Use Lakeflow Spark Declarative Pipelines with legacy Hive metastore

This article details configurations and caveats specific to Lakeflow Spark Declarative Pipelines configured to publish data to the legacy Hive metastore. Databricks recommends using Unity Catalog for all new pipelines. See Use Unity Catalog with pipelines.

note

This article discusses functionality for the current default publishing mode for pipelines. Pipelines created before February 5, 2025, might use the legacy publishing mode and LIVE virtual schema. See LIVE schema (legacy).

How to query streaming tables and materialized views in the legacy Hive metastore

After an update is complete, you can view the schema and tables, query the data, or use the data in downstream applications.

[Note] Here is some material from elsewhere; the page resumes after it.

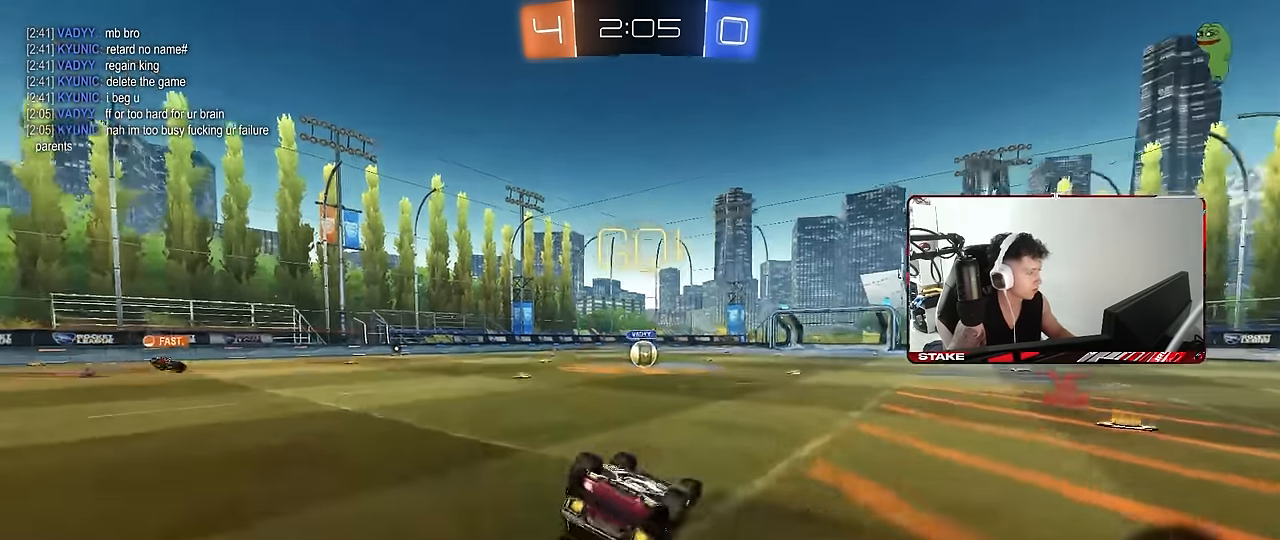
{"keys": [], "mouse": [], "events": [[17, "space", "up"], [50, "s", "up"], [200, "s", "down"], [434, "shift", "up"], [484, "a", "up"], [484, "s", "up"]]}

Once published, Lakeflow Spark Declarative Pipelines tables can be queried from any environment with access to the target schema. This includes Databricks SQL, notebooks, and other Lakeflow Spark Declarative Pipelines.

important

When you create a target configuration, only tables and associated metadata are published. Views are not published to the metastore.

Configure a pipeline to publish to Hive metastore

To publish to the legacy Hive metastore, choose Use Hive Metastore under Advanced options when creating a new pipeline (you may have to choose See more to see the option). You must specify a default target schema when publishing to Hive metastore. See Configure Pipelines.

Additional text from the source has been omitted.